Philippe Monguillot est mort des suites de ses blessures, après avori été agressé par deux voyageurs à qui il avait demandé de valider un ticket de transport et de porter un masque.

Plusieurs centaines de personnes se sont rassemblées ce lundi devant l'église Sainte-Croix à Bayonne, pour rendre hommage à Philippe Monguillot. Le chauffeur de bus de 59 ans est mort des suites de ses blessures après avoir été agressé par deux voyageurs pour leur avoir demandé de porter un masque et de valider un titre de transport.

Le convoi funéraire est passé peu avant 14H30 sous les applaudissements de la foule, qui a également tenu saluer les collègues et amis du chauffeur. La messe donnée en l'honneur de Philippe Monguillot a été retransmise sur un écran géant à l'extérieur de l'église.

Marlène Schiappa, ministre déléguée chargée de la Citoyenneté, présente pour l'occasion, a suivi la cérémonie à l'intérieur.

"Ma présence ici, à la demande du premier ministre, c'est un soutien pour la famille, pour les proches, pour les conducteurs de bus", a-t-elle déclaré sur notre antenne, avant d'ajouter: "Mais c'est aussi un signal pour dire que nous sommes auprès des fonctionnaires, auprès des agents [...] qui, trop souvent, sont la cible de la haine et de la violence."

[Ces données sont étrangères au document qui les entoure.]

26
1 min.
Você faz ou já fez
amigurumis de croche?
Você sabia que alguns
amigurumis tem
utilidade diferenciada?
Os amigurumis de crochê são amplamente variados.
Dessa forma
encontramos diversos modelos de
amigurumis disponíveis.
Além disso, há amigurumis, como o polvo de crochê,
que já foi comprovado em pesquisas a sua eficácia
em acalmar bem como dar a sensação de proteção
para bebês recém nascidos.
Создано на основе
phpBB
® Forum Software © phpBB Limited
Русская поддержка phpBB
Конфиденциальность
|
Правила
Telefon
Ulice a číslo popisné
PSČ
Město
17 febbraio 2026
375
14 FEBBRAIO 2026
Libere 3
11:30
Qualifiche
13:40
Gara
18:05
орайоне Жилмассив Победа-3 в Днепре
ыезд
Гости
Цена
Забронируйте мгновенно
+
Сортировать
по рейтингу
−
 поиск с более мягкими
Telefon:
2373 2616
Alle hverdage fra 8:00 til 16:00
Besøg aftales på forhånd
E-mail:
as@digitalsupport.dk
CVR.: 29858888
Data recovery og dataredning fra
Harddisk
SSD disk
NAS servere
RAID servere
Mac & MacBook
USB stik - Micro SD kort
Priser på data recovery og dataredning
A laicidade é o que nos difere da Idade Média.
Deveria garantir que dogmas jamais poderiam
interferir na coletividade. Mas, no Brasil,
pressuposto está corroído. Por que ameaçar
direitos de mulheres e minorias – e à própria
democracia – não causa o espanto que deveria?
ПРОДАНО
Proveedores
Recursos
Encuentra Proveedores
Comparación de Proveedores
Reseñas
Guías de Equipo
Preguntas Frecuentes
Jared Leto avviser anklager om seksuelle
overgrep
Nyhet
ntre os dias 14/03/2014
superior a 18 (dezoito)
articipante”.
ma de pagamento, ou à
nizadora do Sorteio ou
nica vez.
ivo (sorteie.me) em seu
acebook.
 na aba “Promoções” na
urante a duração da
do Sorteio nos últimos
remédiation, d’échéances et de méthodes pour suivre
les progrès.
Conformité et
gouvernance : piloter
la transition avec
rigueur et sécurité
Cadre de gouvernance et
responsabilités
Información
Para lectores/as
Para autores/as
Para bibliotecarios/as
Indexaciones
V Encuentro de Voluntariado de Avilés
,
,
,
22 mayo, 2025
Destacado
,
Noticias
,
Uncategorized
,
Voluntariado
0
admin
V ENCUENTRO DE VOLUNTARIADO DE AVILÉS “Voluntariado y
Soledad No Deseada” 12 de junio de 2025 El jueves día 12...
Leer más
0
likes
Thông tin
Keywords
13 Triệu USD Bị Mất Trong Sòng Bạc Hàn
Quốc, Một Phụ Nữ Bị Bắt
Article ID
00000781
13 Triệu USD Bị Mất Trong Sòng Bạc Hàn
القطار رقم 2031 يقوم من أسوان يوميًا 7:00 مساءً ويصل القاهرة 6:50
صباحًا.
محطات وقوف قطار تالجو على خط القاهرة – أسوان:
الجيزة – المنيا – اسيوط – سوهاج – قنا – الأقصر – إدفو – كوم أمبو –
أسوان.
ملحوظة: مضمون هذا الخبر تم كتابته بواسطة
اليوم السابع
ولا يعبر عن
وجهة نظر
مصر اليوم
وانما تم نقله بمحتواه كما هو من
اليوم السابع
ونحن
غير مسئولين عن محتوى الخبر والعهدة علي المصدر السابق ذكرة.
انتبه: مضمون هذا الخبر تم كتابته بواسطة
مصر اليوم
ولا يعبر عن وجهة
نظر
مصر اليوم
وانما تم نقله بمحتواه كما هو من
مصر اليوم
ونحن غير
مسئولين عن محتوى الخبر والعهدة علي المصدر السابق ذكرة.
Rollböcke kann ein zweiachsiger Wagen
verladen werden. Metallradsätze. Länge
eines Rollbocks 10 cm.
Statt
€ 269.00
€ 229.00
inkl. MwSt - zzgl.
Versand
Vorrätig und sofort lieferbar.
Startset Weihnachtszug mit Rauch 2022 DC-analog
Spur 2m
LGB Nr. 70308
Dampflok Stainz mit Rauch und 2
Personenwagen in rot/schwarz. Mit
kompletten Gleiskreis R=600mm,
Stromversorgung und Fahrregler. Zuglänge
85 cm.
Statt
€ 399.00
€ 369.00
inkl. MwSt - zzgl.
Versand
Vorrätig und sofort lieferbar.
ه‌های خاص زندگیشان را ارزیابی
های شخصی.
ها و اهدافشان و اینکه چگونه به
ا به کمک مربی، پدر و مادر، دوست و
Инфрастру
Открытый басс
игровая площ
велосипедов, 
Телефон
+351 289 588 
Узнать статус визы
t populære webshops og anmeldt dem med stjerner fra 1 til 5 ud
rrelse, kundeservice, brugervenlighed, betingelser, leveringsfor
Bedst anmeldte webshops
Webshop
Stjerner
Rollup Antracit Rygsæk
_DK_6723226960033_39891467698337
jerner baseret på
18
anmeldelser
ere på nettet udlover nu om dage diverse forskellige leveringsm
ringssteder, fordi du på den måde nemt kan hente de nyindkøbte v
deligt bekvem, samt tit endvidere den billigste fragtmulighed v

Une agression qui suscite l'émoi

L'agression de Philippe Monguillot avait suscité l'indignation de la classe politique. Le ministre délégué aux Transports, Jean-Baptiste Djebbari, et le ministre de l'Intérieur, Gérald Darmanin, s'étaient successivement rendus à Bayonne début juillet pour rencontrer les collègues du chauffeur de bus et dénoncer les violences dont il avait été victime. Le premier ministre, Jean Castex, avait quant à lui qualifié l'agression de "crime abject".

Une marche blanche, organisée en l'honneur de Philippe Monguillot, avait rassemblé 6000 personnes le 8 juillet, et ses collègues du réseau de transports Chronobus avaient exercé leur droit de retrait pendant plusieurs jours.

Quatre individus mis en examen

Quatre personnes ont été écrouées pour l'agression de Philippe Monguillot. Ses deux agresseurs, âgés de 22 et 23 ans et connus des services de police, se trouvent en détention provisoire et risquent la réclusion criminelle à perpétuité pour "homicide volontaire sur un agent de réseau de transports public".

Deux trentenaires, considérés comme leurs complices, ont également été mis en examen, l’un pour « soustraction de criminel à l’arrestation et aux recherches et non-assistance à personne en danger » et le second, pour « non-assistance à personne en danger », rapporte L'Obs.